§ **What you should do**
Repeat nothing but the line containing "index dip: (589, 925)" and the lines that follow it, up to and including the last line of the data below.

§ **Exercise input**
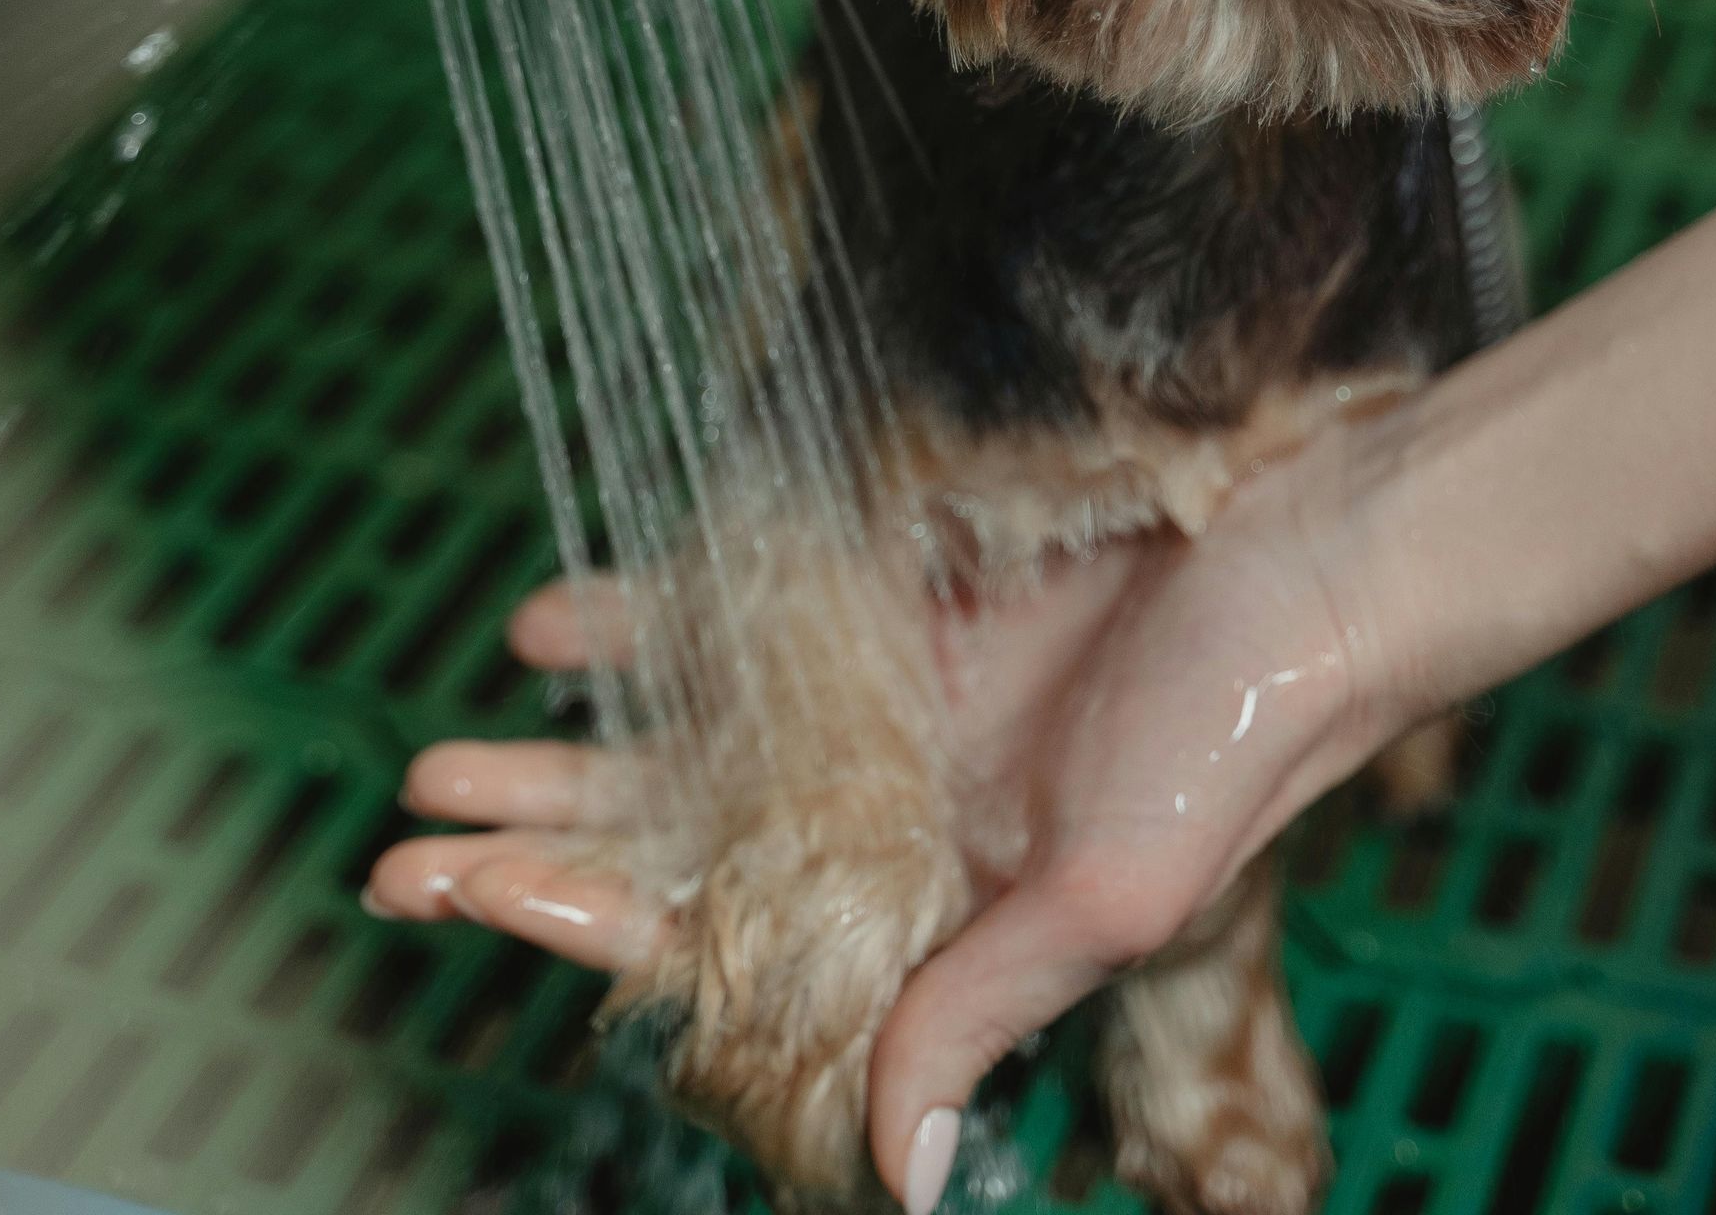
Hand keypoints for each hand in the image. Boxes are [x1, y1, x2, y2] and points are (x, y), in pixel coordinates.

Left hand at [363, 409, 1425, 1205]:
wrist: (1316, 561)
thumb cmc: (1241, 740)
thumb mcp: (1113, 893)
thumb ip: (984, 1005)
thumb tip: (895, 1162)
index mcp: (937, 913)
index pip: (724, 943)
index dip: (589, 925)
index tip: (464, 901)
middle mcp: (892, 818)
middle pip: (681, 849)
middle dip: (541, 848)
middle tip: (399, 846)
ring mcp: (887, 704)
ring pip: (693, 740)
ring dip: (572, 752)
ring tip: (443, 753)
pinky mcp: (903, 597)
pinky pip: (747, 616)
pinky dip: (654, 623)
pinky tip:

§ **Solution for this exercise**
index dip: (589, 925)
index tip: (464, 901)
middle mcp: (892, 818)
middle pip: (681, 849)
middle dip: (541, 848)
middle tip: (399, 846)
ring mcp: (887, 704)
ring pip: (693, 740)
ring dip: (572, 752)
ring tip: (443, 753)
pinky mcp: (903, 597)
pinky pip: (747, 616)
pinky dip: (654, 623)
pinky tip:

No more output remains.